Figure 17: A Metagoofil HTML report for a website
Figure 18: An inline Metagoofil report for a Word document found on a website
Another useful tool currently available is the website https://www.shodan.io/ which is itself a different search engine, one that allows us to find specific types of machines (web cameras, routers, servers) that are connected to the Internet along with metadata about them such as the software behind them.
Google’s cache is a great way to view websites that were changed or no longer exist. You can also use it for anonymously visiting web pages without establishing a connection with the server of the web page as you only make an HTTP request to Google.
To do this, all you have to do is visit the cache of the desired web page with a &strip=1 added to the Google’s web cache URL to view the Text-only version of the web page.

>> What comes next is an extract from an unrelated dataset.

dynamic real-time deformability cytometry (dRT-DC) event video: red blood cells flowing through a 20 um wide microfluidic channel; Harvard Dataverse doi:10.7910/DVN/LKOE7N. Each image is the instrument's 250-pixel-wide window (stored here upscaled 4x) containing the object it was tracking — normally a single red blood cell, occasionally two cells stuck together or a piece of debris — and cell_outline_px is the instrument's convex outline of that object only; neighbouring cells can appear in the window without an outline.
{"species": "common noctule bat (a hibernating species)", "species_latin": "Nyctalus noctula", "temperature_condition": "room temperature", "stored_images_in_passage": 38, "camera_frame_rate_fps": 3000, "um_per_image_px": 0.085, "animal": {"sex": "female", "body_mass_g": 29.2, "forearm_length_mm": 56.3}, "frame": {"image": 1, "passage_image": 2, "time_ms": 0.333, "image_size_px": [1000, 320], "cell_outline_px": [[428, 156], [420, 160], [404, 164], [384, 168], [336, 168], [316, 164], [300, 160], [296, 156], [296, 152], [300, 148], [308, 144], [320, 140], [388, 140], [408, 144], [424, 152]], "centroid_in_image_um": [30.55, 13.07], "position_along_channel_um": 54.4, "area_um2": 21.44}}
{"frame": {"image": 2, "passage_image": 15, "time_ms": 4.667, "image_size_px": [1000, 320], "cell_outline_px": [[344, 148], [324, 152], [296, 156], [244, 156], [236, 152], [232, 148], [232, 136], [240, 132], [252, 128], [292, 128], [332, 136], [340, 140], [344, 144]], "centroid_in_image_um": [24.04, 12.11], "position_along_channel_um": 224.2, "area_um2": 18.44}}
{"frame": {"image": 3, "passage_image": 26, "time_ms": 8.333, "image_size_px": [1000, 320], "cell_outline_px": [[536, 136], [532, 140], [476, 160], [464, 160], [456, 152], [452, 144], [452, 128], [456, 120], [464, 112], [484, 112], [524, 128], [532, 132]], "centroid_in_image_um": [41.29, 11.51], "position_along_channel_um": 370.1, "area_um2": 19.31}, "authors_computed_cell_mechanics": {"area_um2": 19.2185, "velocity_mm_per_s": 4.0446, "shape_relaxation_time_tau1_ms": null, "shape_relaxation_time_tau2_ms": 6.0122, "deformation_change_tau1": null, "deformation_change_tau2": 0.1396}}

If the strip parameter is not added, you are still going to request external resources from the website itself such as images from the cached website itself.
Figure 10: Anonymously visiting a Wikipedia page
Anonymous Googling is especially useful when combined with proxies.
A simple way to open the text of the desired web page from the Google search results without accessing the normal cache is to click on the arrow next to the web page’s URL address, right click cache from the navigation that pops up, copy the link’s address, paste it into your browser address bar and add &strip=1 or %26strip%3D1 (the URL encoded form of &strip=1) to the URL encoded webcache.googleusercontent.com URL.
Below are some explanatory images.
Needs a conclusion
Figure 11: Copying the URL of the cached web page
Figure 12: Pasting the URL into the address bar and adding &strip=1 to the cached web page
Figure 13: You need to end up in the text-only version of that web page
Be wary that if you actually follow any link in the cache – you would end up on the actual website outside of any cache and anonymity.
Finally, another way to ensure anonymity is to view the web page through Google Translate where the request to the web page would be made by Google servers instead of your browser.
Google Hacking is not only a great way to discover and view web pages without being exposed to the targeted systems but an actual way of uncovering information in a typical Information Gathering phase of an attack. It is a must-know for most Information Security examinations and can bear great fruits if implemented correctly. Many queries are publicly shared in the GHDB for one to discover and examine while specific, personalized tests against sites can be made using advanced operators.